AWS Certified Solutions Architect – Associate (SAA-C02) — Question 590

A company needs to store data from its healthcare application. The application's data frequently changes. A new regulation requires audit access at all levels of the stored data.
The company hosts the application on an on-premises infrastructure that is running out of storage capacity.
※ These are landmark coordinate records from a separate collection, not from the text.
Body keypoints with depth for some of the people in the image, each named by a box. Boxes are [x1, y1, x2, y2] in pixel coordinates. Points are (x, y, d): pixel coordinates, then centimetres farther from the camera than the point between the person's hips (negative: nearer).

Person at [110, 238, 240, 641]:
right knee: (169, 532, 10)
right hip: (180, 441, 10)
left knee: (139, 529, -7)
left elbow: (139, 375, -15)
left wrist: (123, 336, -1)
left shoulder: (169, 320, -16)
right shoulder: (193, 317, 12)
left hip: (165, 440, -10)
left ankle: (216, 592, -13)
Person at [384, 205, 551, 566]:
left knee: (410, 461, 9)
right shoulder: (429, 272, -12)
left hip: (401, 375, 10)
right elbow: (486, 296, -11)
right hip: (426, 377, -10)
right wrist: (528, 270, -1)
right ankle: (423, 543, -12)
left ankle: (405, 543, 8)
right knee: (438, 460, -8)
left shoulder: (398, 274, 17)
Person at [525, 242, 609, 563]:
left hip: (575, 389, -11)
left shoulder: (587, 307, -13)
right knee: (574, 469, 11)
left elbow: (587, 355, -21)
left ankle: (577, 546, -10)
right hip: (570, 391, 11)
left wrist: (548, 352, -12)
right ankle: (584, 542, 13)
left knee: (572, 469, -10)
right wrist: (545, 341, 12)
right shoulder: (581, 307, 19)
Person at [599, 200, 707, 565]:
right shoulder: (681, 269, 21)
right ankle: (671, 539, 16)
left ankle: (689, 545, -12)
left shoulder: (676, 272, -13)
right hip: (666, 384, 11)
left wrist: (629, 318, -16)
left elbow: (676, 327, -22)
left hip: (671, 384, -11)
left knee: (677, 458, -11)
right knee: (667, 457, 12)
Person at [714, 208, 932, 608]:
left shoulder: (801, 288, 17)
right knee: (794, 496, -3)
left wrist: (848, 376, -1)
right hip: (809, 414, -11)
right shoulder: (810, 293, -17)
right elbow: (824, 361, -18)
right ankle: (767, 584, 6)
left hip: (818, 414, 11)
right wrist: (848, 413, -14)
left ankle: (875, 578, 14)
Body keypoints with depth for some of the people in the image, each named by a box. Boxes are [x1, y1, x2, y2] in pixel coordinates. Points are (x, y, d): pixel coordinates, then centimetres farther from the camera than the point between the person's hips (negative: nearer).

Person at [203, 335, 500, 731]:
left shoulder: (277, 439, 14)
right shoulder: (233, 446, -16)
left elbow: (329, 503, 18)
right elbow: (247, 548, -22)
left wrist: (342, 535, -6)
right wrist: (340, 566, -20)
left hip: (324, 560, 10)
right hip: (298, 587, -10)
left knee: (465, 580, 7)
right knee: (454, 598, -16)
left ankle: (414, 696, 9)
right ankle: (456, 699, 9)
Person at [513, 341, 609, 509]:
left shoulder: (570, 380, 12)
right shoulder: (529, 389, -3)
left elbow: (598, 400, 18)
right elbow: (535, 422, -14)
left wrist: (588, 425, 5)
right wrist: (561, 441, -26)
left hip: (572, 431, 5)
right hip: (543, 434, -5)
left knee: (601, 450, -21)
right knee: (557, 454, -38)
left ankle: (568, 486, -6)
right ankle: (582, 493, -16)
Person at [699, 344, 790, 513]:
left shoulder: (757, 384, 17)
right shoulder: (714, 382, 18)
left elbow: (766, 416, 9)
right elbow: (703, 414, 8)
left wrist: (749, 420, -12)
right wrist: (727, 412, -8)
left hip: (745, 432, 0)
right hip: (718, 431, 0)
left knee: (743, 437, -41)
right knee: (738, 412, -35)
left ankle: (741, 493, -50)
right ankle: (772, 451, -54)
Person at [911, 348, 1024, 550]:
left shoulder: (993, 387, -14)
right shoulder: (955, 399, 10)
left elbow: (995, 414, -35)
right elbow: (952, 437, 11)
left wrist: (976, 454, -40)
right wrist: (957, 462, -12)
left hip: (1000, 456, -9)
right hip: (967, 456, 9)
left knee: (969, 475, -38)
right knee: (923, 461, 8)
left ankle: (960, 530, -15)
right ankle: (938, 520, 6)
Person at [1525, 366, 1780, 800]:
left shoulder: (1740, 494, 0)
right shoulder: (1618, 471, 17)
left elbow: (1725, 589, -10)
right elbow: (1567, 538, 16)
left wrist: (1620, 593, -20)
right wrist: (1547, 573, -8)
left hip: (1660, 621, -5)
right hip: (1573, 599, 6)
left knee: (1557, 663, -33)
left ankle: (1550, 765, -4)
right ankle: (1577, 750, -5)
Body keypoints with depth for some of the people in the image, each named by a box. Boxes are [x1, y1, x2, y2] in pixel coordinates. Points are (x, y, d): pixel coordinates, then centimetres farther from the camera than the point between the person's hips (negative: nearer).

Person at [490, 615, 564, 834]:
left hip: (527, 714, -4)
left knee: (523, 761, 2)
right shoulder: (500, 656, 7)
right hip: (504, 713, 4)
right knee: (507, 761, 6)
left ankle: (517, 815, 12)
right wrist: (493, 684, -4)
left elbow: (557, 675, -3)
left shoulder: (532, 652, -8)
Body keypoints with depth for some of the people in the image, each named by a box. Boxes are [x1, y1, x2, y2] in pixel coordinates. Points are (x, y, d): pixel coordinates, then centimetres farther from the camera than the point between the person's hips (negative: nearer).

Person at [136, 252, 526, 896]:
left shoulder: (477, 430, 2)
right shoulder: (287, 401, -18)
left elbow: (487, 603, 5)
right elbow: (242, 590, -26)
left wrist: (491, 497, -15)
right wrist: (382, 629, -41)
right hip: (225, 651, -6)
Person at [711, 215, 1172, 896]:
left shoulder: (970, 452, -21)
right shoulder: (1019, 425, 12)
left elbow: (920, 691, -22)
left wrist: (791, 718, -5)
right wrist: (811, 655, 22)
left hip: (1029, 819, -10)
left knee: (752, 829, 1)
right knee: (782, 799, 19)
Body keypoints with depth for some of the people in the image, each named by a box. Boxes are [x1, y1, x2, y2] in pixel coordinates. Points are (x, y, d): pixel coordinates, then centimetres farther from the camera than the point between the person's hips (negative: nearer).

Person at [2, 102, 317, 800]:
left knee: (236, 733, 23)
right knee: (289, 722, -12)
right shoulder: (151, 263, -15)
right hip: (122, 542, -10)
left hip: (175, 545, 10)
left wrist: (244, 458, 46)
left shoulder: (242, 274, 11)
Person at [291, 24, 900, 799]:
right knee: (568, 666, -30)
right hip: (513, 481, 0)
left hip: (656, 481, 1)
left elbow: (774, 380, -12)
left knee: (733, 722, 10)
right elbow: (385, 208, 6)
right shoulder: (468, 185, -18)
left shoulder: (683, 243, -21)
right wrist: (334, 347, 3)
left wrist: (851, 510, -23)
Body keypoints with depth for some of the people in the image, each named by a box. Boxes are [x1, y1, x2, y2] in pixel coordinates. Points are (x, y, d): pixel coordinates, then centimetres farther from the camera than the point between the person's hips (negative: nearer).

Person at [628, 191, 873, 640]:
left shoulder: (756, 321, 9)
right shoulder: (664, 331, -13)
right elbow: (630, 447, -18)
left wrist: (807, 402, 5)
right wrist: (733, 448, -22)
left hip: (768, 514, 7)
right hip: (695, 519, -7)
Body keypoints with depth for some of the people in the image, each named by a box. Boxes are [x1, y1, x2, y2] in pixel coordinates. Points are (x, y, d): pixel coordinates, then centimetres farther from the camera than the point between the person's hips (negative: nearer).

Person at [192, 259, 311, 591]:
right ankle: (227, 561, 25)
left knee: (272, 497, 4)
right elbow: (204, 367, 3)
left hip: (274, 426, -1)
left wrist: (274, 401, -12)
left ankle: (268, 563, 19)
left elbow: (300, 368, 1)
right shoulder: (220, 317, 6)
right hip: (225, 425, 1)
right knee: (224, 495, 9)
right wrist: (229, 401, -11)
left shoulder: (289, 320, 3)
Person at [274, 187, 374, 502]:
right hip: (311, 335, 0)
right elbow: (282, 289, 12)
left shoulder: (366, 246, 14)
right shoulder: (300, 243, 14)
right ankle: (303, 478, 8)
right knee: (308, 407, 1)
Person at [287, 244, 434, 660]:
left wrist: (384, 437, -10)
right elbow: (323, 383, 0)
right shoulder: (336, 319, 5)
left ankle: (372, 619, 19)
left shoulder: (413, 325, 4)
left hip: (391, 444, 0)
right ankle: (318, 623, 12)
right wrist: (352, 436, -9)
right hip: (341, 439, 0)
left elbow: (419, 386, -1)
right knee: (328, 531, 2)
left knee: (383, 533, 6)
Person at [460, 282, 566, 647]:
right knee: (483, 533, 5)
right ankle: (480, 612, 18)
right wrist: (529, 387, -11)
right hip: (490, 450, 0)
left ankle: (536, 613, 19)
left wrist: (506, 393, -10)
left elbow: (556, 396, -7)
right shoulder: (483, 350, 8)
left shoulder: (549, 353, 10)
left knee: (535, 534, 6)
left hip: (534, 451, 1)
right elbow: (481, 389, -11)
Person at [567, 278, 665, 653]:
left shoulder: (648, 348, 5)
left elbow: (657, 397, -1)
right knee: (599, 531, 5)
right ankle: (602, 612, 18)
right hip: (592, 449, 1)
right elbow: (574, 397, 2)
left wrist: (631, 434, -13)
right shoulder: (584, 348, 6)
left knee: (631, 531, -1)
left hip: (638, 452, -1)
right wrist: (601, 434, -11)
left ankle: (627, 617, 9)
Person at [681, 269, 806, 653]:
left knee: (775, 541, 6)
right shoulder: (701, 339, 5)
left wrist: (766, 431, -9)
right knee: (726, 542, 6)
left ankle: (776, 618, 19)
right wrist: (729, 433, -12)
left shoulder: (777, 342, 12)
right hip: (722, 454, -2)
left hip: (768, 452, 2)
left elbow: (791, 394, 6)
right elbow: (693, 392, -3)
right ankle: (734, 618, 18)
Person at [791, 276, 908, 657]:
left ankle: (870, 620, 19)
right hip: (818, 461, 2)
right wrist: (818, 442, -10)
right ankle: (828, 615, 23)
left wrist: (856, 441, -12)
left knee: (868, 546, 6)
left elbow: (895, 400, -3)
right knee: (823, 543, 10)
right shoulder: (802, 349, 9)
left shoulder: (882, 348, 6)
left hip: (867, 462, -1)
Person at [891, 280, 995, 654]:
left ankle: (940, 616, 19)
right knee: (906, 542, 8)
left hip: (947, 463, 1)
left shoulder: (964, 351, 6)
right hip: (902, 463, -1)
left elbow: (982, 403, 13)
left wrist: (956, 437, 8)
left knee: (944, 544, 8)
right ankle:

A solutions architect must securely migrate the existing data to AWS while satisfying the new regulation.
Which solution will meet these requirements?

Answer options

• A. Use AWS DataSync to move the existing data to Amazon S3. Use AWS CloudTrail to log data events.
• B. Use AWS Snowcone to move the existing data to Amazon S3. Use AWS CloudTrail to log management events.
• C. Use Amazon S3 Transfer Acceleration to move the existing data to Amazon S3. Use AWS CloudTrail to log data events.
• D. Use AWS Storage Gateway to move the existing data to Amazon S3. Use AWS CloudTrail to log management events.

Correct answer: A

Explanation

AWS DataSync is the optimal service for securely and quickly migrating active, frequently changing on-premises data directly to Amazon S3. To satisfy the regulatory requirement for auditing access at all levels, AWS CloudTrail must be configured to log data events, which record object-level API activity. Options utilizing management events only audit bucket-level actions, which does not satisfy the requirement for auditing at all levels of the stored data.